Aim of the task: All pictures must be dropped, while the entries are given again word for word.

Records supplied Block Start

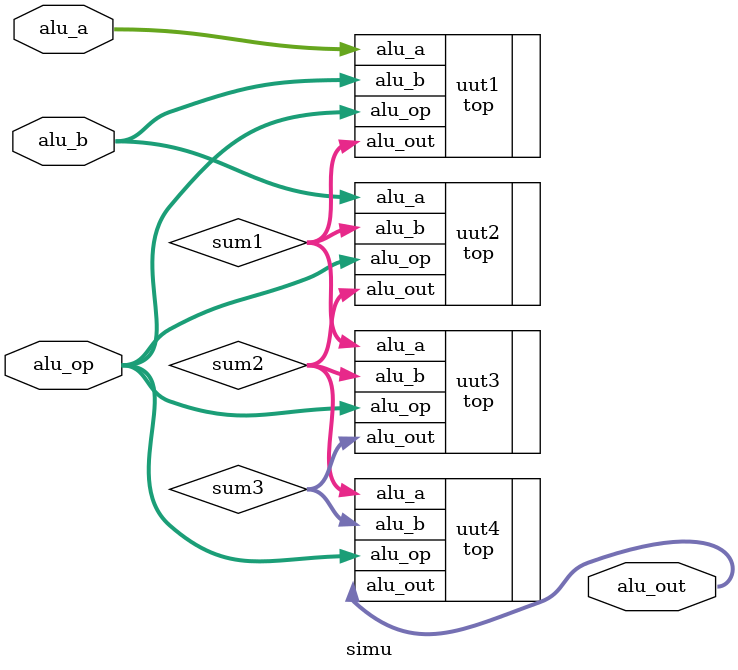
<source format=v>
`timescale 1ns / 1ps


module simu(
    input signed [31:0] alu_a,
    input signed [31:0] alu_b,
    input [4:0] alu_op,
    output [31:0] alu_out
    );
	
	// Temps
	wire [31:0] sum1;
	wire [31:0] sum2;
	wire [31:0] sum3;

	// Outputs

	// Instantiate the Unit Under Test (UUT)
	top uut1 (
		.alu_a(alu_a), 
		.alu_b(alu_b), 
		.alu_op(alu_op), 
		.alu_out(sum1)
	);
	top uut2 (
		.alu_a(alu_b), 
		.alu_b(sum1), 
		.alu_op(alu_op), 
		.alu_out(sum2)
	);
	top uut3 (
		.alu_a(sum1), 
		.alu_b(sum2), 
		.alu_op(alu_op), 
		.alu_out(sum3)
	);
	top uut4 (
		.alu_a(sum2), 
		.alu_b(sum3), 
		.alu_op(alu_op), 
		.alu_out(alu_out)
	);
      
endmodule


</source>
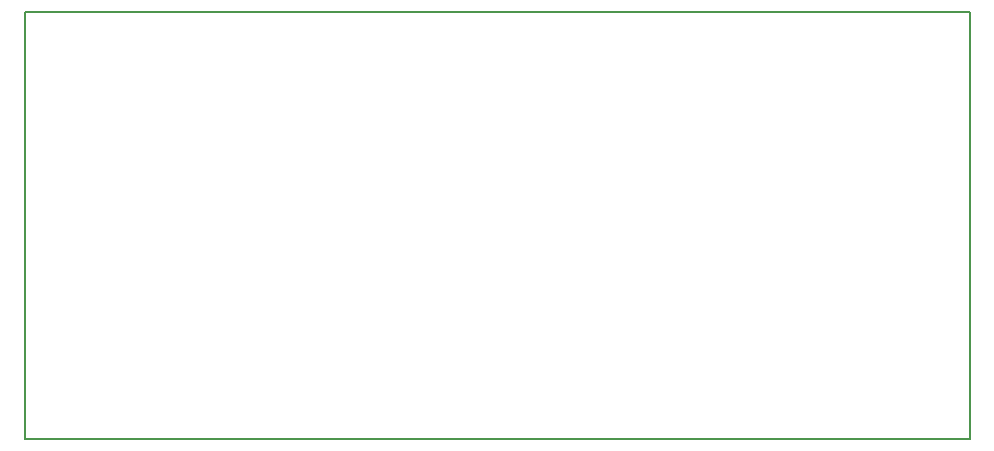
<source format=gko>
G04 #@! TF.FileFunction,Profile,NP*
%FSLAX46Y46*%
G04 Gerber Fmt 4.6, Leading zero omitted, Abs format (unit mm)*
G04 Created by KiCad (PCBNEW 4.0.1-3.201512221402+6198~38~ubuntu14.04.1-stable) date Sat 13 Aug 2016 05:43:18 PM PDT*
%MOMM*%
G01*
G04 APERTURE LIST*
%ADD10C,0.100000*%
%ADD11C,0.150000*%
G04 APERTURE END LIST*
D10*
D11*
X97790000Y-133350000D02*
X177800000Y-133350000D01*
X97790000Y-97155000D02*
X97790000Y-133350000D01*
X177800000Y-97155000D02*
X97790000Y-97155000D01*
X177800000Y-133350000D02*
X177800000Y-97155000D01*
M02*

</source>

Records supplied Block End

Exercise answer:
<source format=v>
`timescale 1ns / 1ps


module simu(
    input signed [31:0] alu_a,
    input signed [31:0] alu_b,
    input [4:0] alu_op,
    output [31:0] alu_out
    );
	
	// Temps
	wire [31:0] sum1;
	wire [31:0] sum2;
	wire [31:0] sum3;

	// Outputs

	// Instantiate the Unit Under Test (UUT)
	top uut1 (
		.alu_a(alu_a), 
		.alu_b(alu_b), 
		.alu_op(alu_op), 
		.alu_out(sum1)
	);
	top uut2 (
		.alu_a(alu_b), 
		.alu_b(sum1), 
		.alu_op(alu_op), 
		.alu_out(sum2)
	);
	top uut3 (
		.alu_a(sum1), 
		.alu_b(sum2), 
		.alu_op(alu_op), 
		.alu_out(sum3)
	);
	top uut4 (
		.alu_a(sum2), 
		.alu_b(sum3), 
		.alu_op(alu_op), 
		.alu_out(alu_out)
	);
      
endmodule


</source>
<source format=gko>
G04 #@! TF.FileFunction,Profile,NP*
%FSLAX46Y46*%
G04 Gerber Fmt 4.6, Leading zero omitted, Abs format (unit mm)*
G04 Created by KiCad (PCBNEW 4.0.1-3.201512221402+6198~38~ubuntu14.04.1-stable) date Sat 13 Aug 2016 05:43:18 PM PDT*
%MOMM*%
G01*
G04 APERTURE LIST*
%ADD10C,0.100000*%
%ADD11C,0.150000*%
G04 APERTURE END LIST*
D10*
D11*
X97790000Y-133350000D02*
X177800000Y-133350000D01*
X97790000Y-97155000D02*
X97790000Y-133350000D01*
X177800000Y-97155000D02*
X97790000Y-97155000D01*
X177800000Y-133350000D02*
X177800000Y-97155000D01*
M02*

</source>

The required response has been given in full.